By Chico Harlan
Washington Post Staff Writer
Saturday, September 19, 2009
PHILADELPHIA -- Reprinted from yesterday's late editions
The Washington Nationals lost on Thursday night because Cole Hamels decided they would.
For eight innings and 109 pitches, he did on a mound what others do from thrones. Toeing the rubber, 10 inches above the playing field, Hamels showed why great pitching is baseball's most imperial weapon. Few of the Nationals who dug into the batter's box against Hamels looked like batters; instead, they were observers, obeying his commands, watching the 91 mph heat, waving at the 80 mph change-up and leaving when told.
In one of the most commanding pitching performances against Washington this season, Hamels permitted a single run in eight five-hit innings, leading the Phillies to a 4-2 victory at Citizens Bank Park and securing the series sweep. Hamels held a perfect game until the sixth, when Mike Morse sneaked a single between short and third. He held a shutout until the seventh. Most important, he never let go of his grip on a struggling lineup, and by the end of the night, the Nationals could only say this much: The Phillies look playoff-ready. And Hamels, who dealt with a substandard season until the last month, now looks ready to lead them.
"I think that's as good as we've seen him this year," interim manager Jim Riggleman said. "It seems he's getting hot at the right time for the Phillies as they go toward the postseason. He really was good. He had it all going."
Perhaps anybody with an intuition and a stat book could have seen this coming. In one corner: Hamels, the reigning World Series MVP, armed with a 1.52 ERA in his previous four starts, blessed with asparagus limbs and the simple clout of a fastball-change combo. In the other corner: the Nationals' lineup, good for one total run in its previous two games, handcuffed by a slumping Josh Willingham and a toothless bottom of the order, getting by on this night without Adam Dunn.

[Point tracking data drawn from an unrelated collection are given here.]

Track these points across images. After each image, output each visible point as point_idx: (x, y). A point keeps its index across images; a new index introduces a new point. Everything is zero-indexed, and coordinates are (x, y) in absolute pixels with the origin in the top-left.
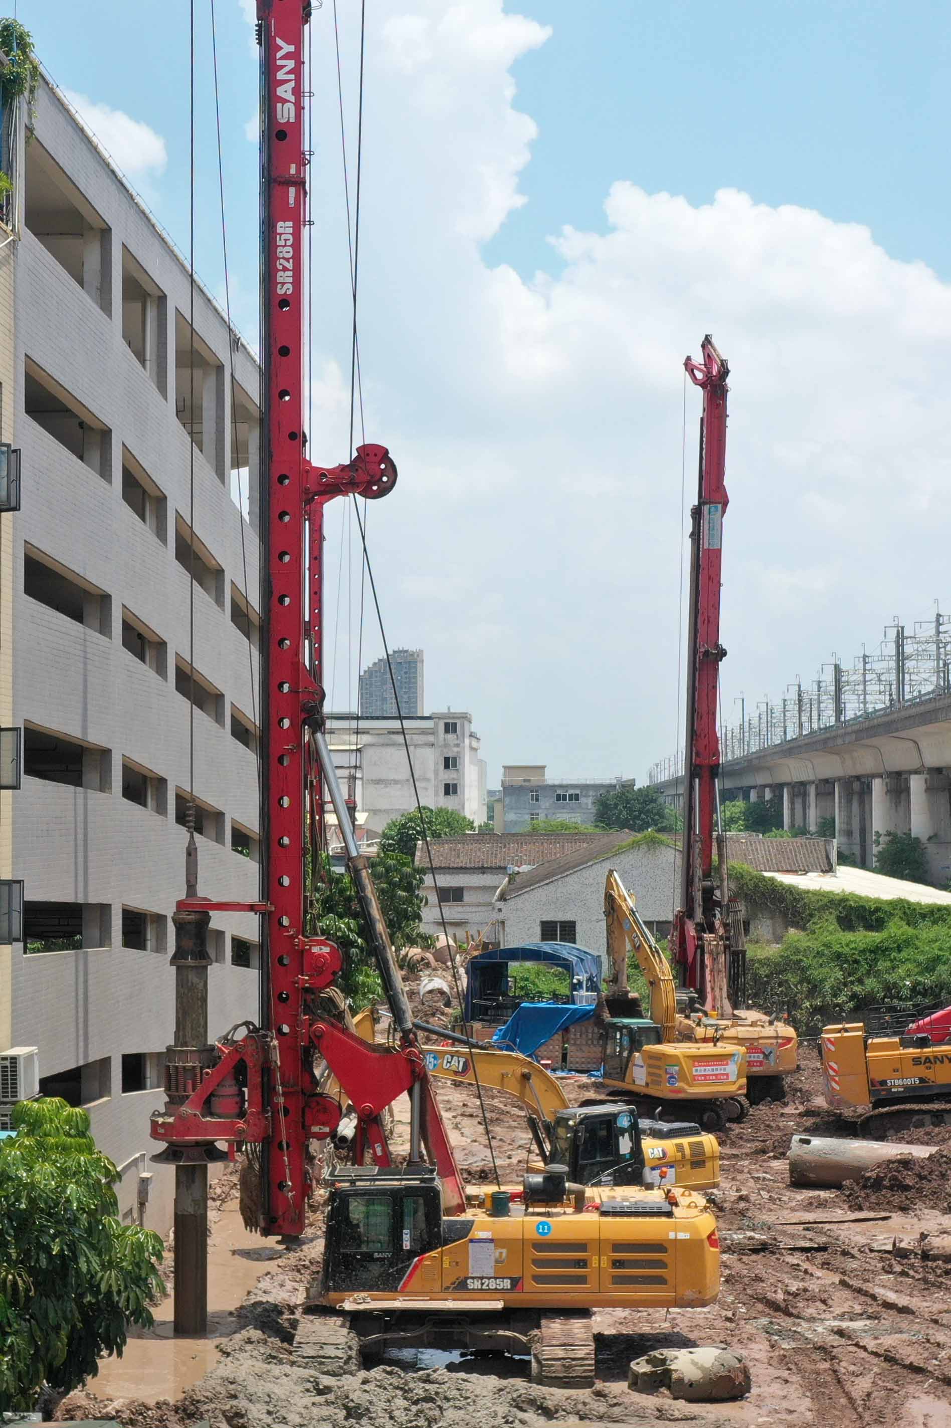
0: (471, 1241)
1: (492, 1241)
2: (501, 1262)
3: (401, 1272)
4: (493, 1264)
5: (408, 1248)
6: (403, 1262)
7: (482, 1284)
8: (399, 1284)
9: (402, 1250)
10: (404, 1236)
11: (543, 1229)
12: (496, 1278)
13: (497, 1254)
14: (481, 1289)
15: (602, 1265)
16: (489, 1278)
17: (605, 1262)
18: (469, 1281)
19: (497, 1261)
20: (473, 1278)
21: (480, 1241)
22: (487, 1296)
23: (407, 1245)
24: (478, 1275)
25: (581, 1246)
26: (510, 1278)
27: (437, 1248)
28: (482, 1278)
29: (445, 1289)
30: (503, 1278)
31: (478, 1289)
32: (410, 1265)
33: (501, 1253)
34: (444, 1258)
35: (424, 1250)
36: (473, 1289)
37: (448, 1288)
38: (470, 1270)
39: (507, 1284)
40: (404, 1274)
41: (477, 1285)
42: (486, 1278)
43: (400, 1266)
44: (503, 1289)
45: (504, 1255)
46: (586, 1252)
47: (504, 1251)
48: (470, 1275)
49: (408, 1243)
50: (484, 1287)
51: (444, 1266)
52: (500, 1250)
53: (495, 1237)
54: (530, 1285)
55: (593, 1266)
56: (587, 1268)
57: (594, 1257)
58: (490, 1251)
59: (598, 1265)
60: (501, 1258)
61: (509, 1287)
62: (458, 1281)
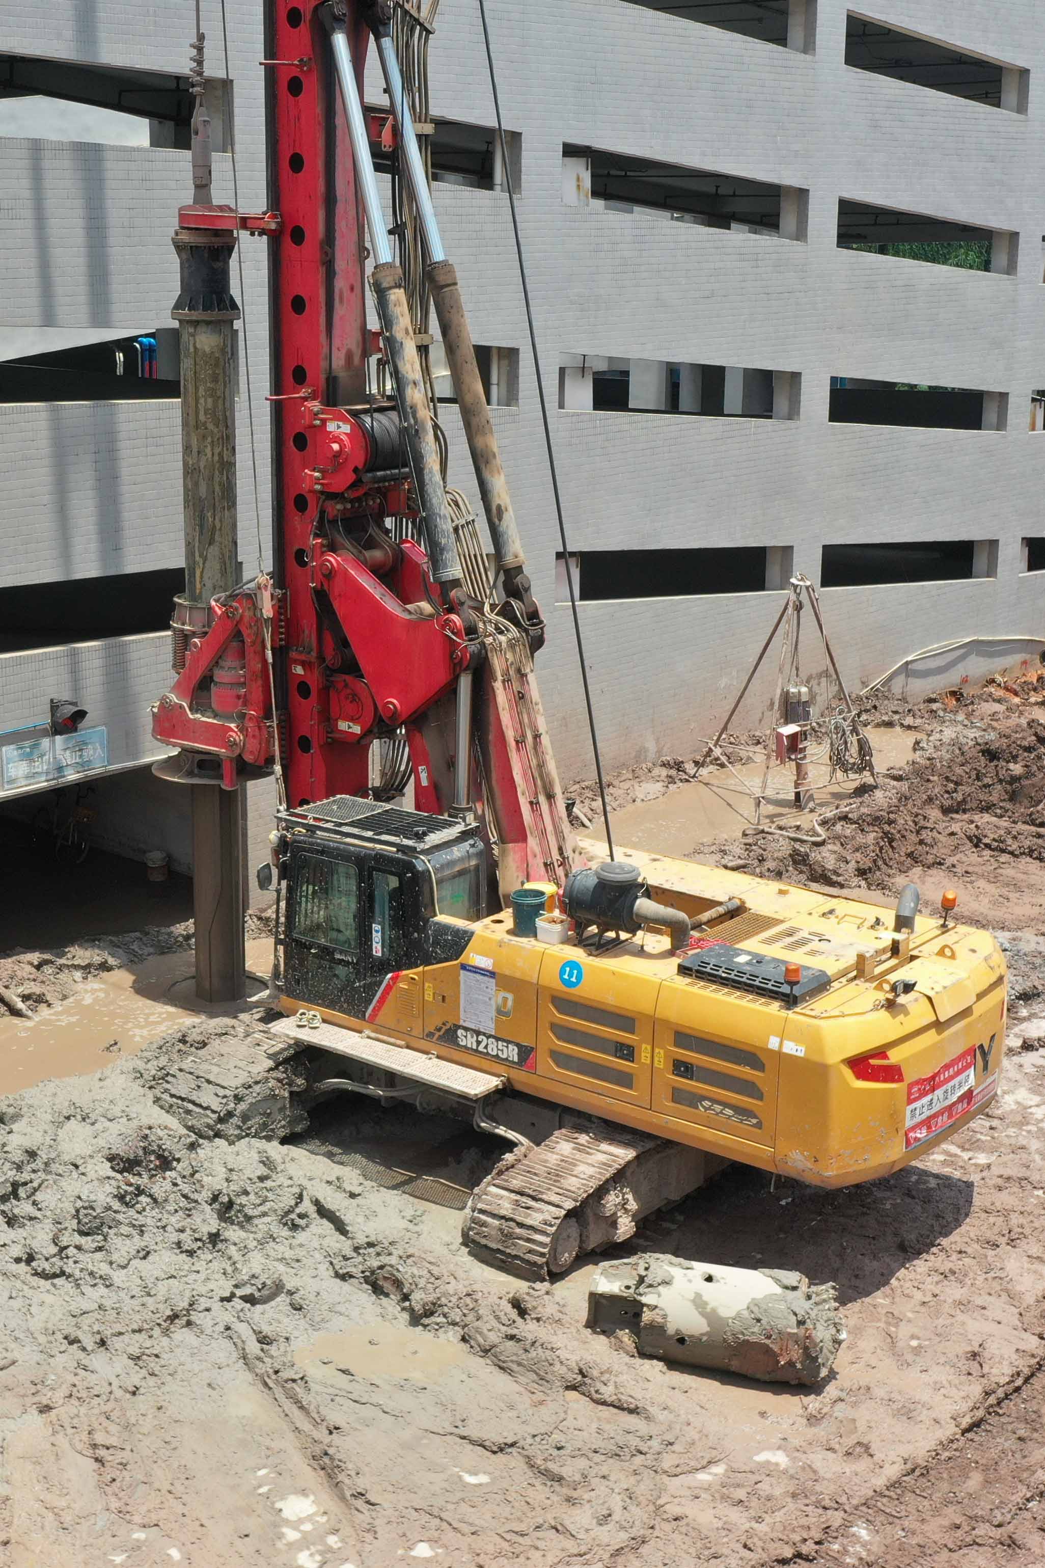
0: (465, 967)
1: (492, 974)
2: (506, 1014)
3: (370, 989)
4: (494, 1014)
5: (380, 954)
6: (372, 975)
7: (479, 1043)
8: (367, 1008)
9: (371, 956)
10: (374, 934)
11: (570, 975)
12: (498, 1039)
13: (500, 1001)
15: (656, 1065)
17: (661, 1060)
18: (460, 1032)
19: (499, 1012)
20: (466, 1029)
21: (476, 970)
22: (485, 1064)
23: (377, 949)
24: (473, 1027)
25: (625, 1021)
26: (517, 1045)
27: (417, 967)
28: (478, 1033)
30: (509, 1042)
31: (472, 1049)
32: (381, 983)
33: (505, 999)
34: (427, 985)
35: (399, 967)
37: (430, 1035)
38: (462, 1016)
39: (513, 1053)
40: (374, 995)
42: (484, 1034)
43: (369, 980)
44: (506, 1059)
45: (510, 1003)
46: (633, 1033)
48: (461, 1023)
49: (379, 947)
50: (481, 1048)
51: (426, 997)
52: (502, 994)
53: (496, 970)
54: (545, 1064)
55: (643, 1061)
56: (633, 1062)
57: (643, 1046)
58: (489, 990)
59: (648, 1062)
60: (504, 1007)
61: (516, 1059)
62: (445, 1027)
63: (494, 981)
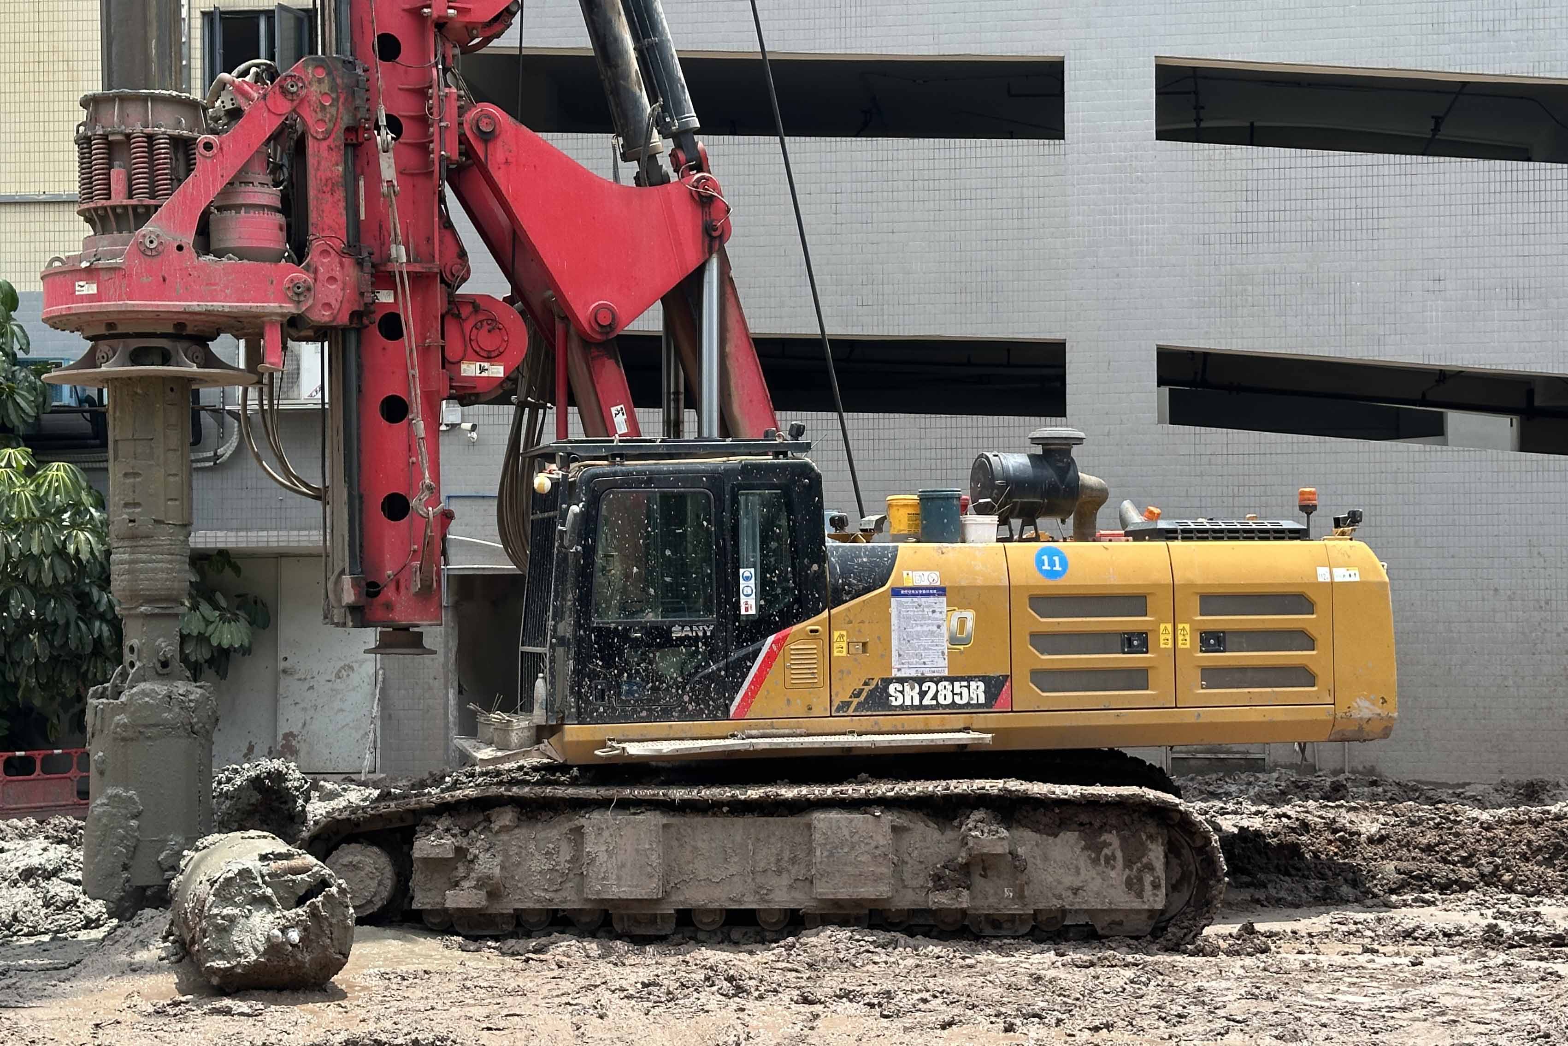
0: (896, 592)
1: (941, 591)
2: (962, 642)
3: (740, 668)
4: (945, 646)
5: (753, 611)
6: (740, 646)
7: (923, 694)
8: (732, 699)
9: (737, 616)
11: (1052, 564)
12: (952, 680)
15: (1180, 645)
16: (937, 681)
17: (1187, 640)
18: (891, 689)
19: (953, 640)
20: (902, 681)
21: (915, 591)
22: (934, 722)
24: (913, 674)
25: (1132, 603)
26: (983, 679)
27: (818, 612)
28: (921, 680)
29: (838, 709)
30: (969, 679)
31: (913, 707)
32: (756, 653)
33: (962, 621)
34: (836, 634)
35: (788, 619)
37: (846, 705)
38: (895, 663)
39: (977, 692)
40: (744, 676)
41: (911, 696)
42: (931, 679)
43: (734, 656)
44: (968, 705)
46: (1146, 615)
47: (970, 615)
48: (895, 673)
50: (927, 701)
51: (836, 653)
52: (957, 614)
53: (946, 584)
54: (1025, 693)
55: (1162, 646)
56: (1147, 652)
57: (1162, 626)
58: (937, 615)
59: (1170, 645)
60: (962, 632)
61: (982, 700)
62: (867, 688)
63: (944, 599)
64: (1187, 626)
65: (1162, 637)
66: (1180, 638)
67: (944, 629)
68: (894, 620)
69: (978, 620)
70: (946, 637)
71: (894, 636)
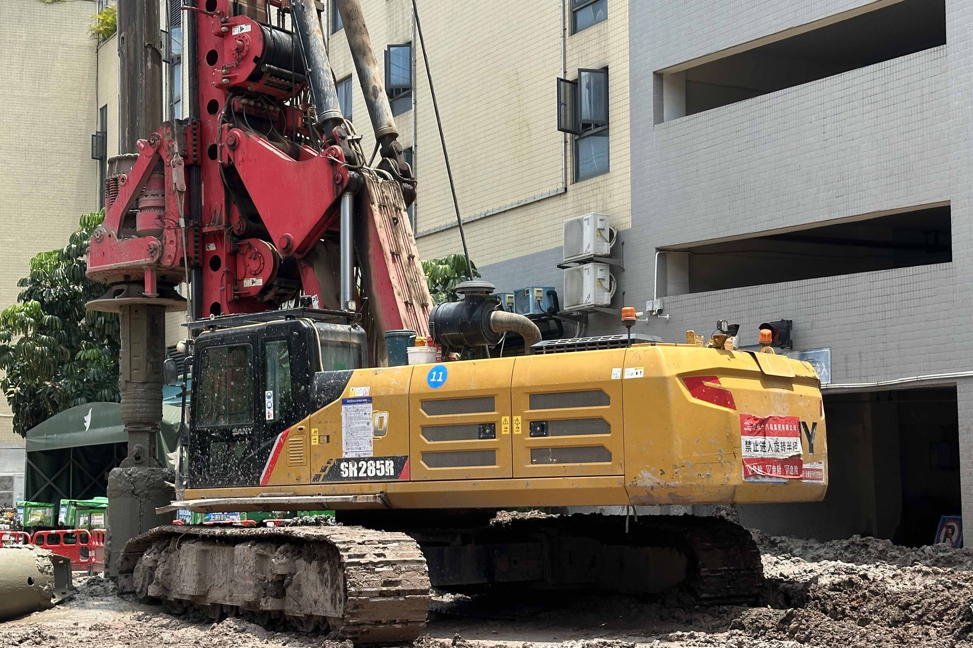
0: (345, 402)
1: (369, 399)
2: (382, 434)
3: (264, 454)
4: (371, 437)
5: (272, 418)
6: (265, 440)
7: (359, 469)
8: (260, 473)
9: (264, 421)
10: (267, 401)
11: (437, 377)
12: (375, 459)
13: (377, 421)
14: (358, 478)
15: (515, 432)
16: (367, 460)
17: (519, 427)
18: (343, 465)
19: (376, 433)
20: (348, 460)
21: (355, 401)
22: (365, 488)
23: (270, 414)
24: (353, 455)
25: (484, 401)
26: (393, 458)
27: (304, 417)
28: (358, 460)
29: (314, 480)
30: (385, 459)
31: (354, 478)
32: (273, 444)
33: (381, 419)
34: (313, 430)
35: (289, 422)
36: (348, 478)
37: (318, 477)
38: (344, 449)
39: (389, 468)
40: (267, 459)
41: (352, 470)
42: (364, 459)
43: (262, 446)
44: (384, 477)
45: (385, 421)
46: (492, 410)
47: (385, 415)
48: (344, 456)
49: (271, 411)
50: (361, 474)
51: (313, 443)
52: (379, 415)
53: (373, 395)
54: (418, 468)
55: (503, 433)
56: (494, 438)
57: (503, 418)
58: (367, 416)
59: (508, 432)
60: (381, 427)
61: (392, 473)
62: (329, 466)
63: (371, 405)
64: (519, 418)
65: (503, 426)
66: (515, 426)
67: (371, 425)
68: (344, 421)
69: (390, 419)
70: (372, 430)
71: (344, 430)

The two sides got along as you might expect. Hamels, moving up and down the lineup like fingers on a piano, struck out 10. Through five, Hamels had thrown just 56 pitches, 40 strikes. By the time Washington showed any life against Hamels (10-9), getting three hits in a row in a one-run seventh, it already was too late.
"Obviously it's frustrating," catcher Josh Bard said. "We've got to do a better job of getting runs in. But he was throwing the ball about as well as I've seen him throw it."
For a while, the Nationals fought inevitability, and rookie starter Ross Detwiler kept the game scoreless until the fifth. Long-limbed with top-of-the-rotation stuff, Detwiler is like a Hamels stunt double, only younger, more prone to mistakes, and still winless in his big league career. But on this night, Detwiler, making his first start since before the all-star break, reminded the Nationals why they selected him in the first round of the 2007 draft. He overcame a 29-pitch first inning, eventually settling down to retire nine in a row.
A two-out Jimmy Rollins RBI double in the fifth broke the scoreless tie and gave Detwiler (five innings, one run, four hits) the loss, but it hardly soured his start.
"Before the all-star break, I was trying too hard to be perfect," Detwiler said. "I was able to relax."
After Detwiler left, Washington's bullpen -- hurt especially by Tyler Clippard's three walks in the sixth -- allowed three more runs, giving Philadelphia and Hamels a cushion. Philadelphia's struggling closer Brad Lidge allowed a final run in the ninth, but picked up his 30th save.
"I think that [our season] can go either two ways these next couple of days," Bard said. "We can either start shutting it down or we can finish strong. There are a lot of guys with a lot to play for this year, and if we want to start changing the culture to a winning culture in this clubhouse, we've got to do things the right way and we've got to be better."